Wednesday, September 28, 2011

Early Mahler

We live near some great music schools here in Boston. We like to visit two of them, and yesterday we went to New England Conservatory to hear the first in a series of programs they are offering celebrating the life and work of Gustav Mahler.

Tickets to this event were free, but they came with a catch. In order to get a good seat, you had to arrive in time to hear an academic presentation at 5:30, and then you could keep your seat for the 7:30 concert. Truthfully, I wasn't too interested in the lecture, but Alla wanted to go and I figured that sitting through a potentially-boring lecture would be an OK price of admission for a concert in the Conservatory's gorgeous concert hall.

Well, the lecture was not boring. Gilbert Kaplan, the lecturer, really knows his stuff. He's a world-renowned conductor of Mahler's music and he speaks very entertainingly. He illustrated his talk with sheet music, comics, recorded music, and lively stories. I'm really glad we came to the lecture, which fully prepared us to listen to the program and helped us understand important aspects of Mahler's life.

After the lecture we ate a picnic dinner and returned to our seats for the concert. They played the original version of Mahler's First Symphony. This version did not please the audience when Mahler was young, and he reworked it over the course of twenty years to the version we know today. One of the Conservatory students spent the entire summer transcribing the original manuscripts for the use of the musicians and director at our concert, and we really enjoyed the results of his work.

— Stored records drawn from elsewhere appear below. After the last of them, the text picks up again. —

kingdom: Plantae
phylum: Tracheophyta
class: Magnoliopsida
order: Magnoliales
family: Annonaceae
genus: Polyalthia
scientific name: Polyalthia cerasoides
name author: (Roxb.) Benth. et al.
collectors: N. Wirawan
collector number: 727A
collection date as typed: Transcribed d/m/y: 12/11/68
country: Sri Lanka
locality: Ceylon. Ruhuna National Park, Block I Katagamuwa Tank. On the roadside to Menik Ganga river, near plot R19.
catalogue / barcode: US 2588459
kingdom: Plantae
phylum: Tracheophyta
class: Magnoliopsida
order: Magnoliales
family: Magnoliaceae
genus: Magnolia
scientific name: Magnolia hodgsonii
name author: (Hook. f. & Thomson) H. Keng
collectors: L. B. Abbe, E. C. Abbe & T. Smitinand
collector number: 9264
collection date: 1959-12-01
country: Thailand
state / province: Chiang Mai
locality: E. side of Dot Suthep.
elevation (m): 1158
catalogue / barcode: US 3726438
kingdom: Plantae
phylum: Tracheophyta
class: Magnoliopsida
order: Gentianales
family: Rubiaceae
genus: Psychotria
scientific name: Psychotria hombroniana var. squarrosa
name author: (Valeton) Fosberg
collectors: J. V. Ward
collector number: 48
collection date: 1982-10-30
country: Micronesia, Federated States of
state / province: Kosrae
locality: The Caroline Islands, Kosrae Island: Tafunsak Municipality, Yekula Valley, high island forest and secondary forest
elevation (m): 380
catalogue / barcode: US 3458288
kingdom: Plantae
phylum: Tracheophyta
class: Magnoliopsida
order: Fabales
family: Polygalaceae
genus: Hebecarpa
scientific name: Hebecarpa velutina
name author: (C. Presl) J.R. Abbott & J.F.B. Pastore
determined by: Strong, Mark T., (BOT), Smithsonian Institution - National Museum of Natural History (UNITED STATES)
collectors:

Actually, the whole audience really enjoyed it. Perhaps the audience included more than a few students who knew the folks on the stage, but I think we all felt like we'd been treated to something extraordinary. Most of us probably like the final version better, but the original version still works really well and I don't think I've ever seen an audience show so much enthusiasm over a classical performance. Last night's audience went practically berserk with ecstasy. I'm super-glad that we went.